Plane segmentation from Supervoxel Clustering in Point Cloud Library. A simple "Region Merge" algorithm using normal and centroid of regions detects planes from roughly labeled pcd created by Supervoxel Clustering. This is a very simple approach with robust performance and can be applied to areas such as ROS.
- Ubuntu 20.04 LTS
- Opencv 4.5.2
- PCL 1.10.0
- Libfreenect2 (Optional)
git clone https://github.com/shun74/plane-segmentation-from-supervoxel.git
cd plane-segmentation-from-supervoxel
mkdir build
cd build
cmake ../src
make
With RGB+D images. ( .png & 16bit .raw)
./main RGB_image_path Depth_image_path Configuration_file_path
With 3D data. ( .pcd)
./main PCD_data_path Configuration_file_path
Note
Running this program requires configuration file. (Some samples in /configs.) Check the samples to see what parameters are available. An explanation is written for each parameter. Also, all the parameters listed in the samples are required. To change data type, change the PCD_DATA flag in the .conf file like as follows.
- When running with a set of 2d images. (RGB+D)
PCD_DATA = false
- When running with a PCD data.
PCD_DATA = true
One sample in "/samples" so you can test with it.

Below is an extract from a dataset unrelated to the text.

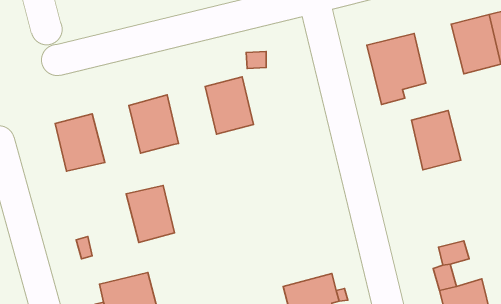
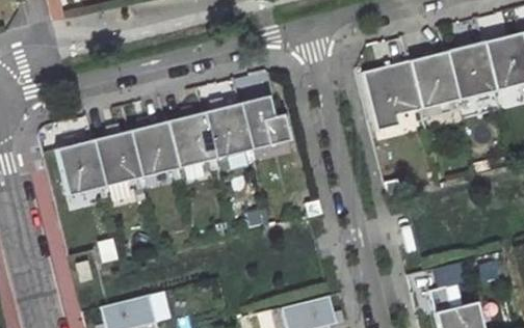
building: none -> [241,95,291,149]
building: none -> [167,112,216,168]
building: [411,110,461,170] -> [411,51,460,109]
building: [126,185,175,242] -> [94,131,141,187]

./main ../samples/sample_color.png ../samples/sample_depth.raw ../configs/2d_image_sample.conf
or
./main ../samples/sample_original.pcd ../configs/3d_sample.conf
USE_REDUCED_PCD = true (To cut down computational costs.) USE_REDUCED_PCD = false
Kinect V2 is an RGB+D sensor released by Microsoft in 2013. The original Kinect V1 had a RGB resolution of 640 * 480, while the V2 has a full HD resolution of 1920 * 1080. The Depth sensor also has a resolution of 512 * 424 and can measure a range of 0.5m~4.5m. Recently, a smaller version with higher performance called Azure Kinect has been released. (Let's not mention that Kinect was a sensor for Xbox games.)
Supervoxel Clustering is an algorithm that divide the Point Cloud into small clusters. Similarity of color, coordinates, and normal of each points in the point cloud are used for integration.
Please see the official tutorial for more detail. -> PCL Official Tutorial
Our "Region Merge" algorithm based on this supervoxel clusters. So the accuracy of this cluster is very important. If you apply better parameters for the situation, our algorithm will performe quite robust.
Let's get a data from Kinect V2. A sample Python program can be found in ./samples.
Befor running this program, you need to install libfreenect2. This is a driver package for Kinect V2, which makes it easy to get Kinect V2 data in C ++ ,Python and so on. libfreenct2 GitHub
Instllation
Install basic packages.
sudo apt install build-essential cmake pkg-config
sudo apt install libusb-1.0-0-dev libturbojpeg0-dev libglfw3-dev beignet-dev libopenni2-dev
Install libfreenect2.
git clone https://github.com/OpenKinect/libfreenect2.git
cd libfreenect2
mkdir build && cd build
cmake .. -DCMAKE_INSTALL_PREFIX=$HOME/freenect2
make
make install
Install python wrapper.
export PKG_CONFIG_PATH=$HOME/freenect2/lib
pip install --user freenect2
Set variable to .bashrc.
sudo nano ~/.bashrc
Then, add this line to the .bashrc.
export LD_LIBRARY_PATH="$LD_LIBRARY_PATH:${HOME}/freenect2/lib"
restart your terminal or reload .bashrc.
source ~/.bashrc
You have now installed libfreenect2.
Get one sample from Kinect V2
Just run Python script in ./sample. To make sure your Kinect V2 connected to USB 3.0.
python get_data.py
Color image data, distance image 16-bit raw data, and point cloud data are automatically saved. Kinect V2 camera calibration data is also recorded in .txt. This is a parameter to set when performing 2D execution. See ./configs/2d_image_sample.conf for details.
You can visualize Point Cloud with Cloud Compare.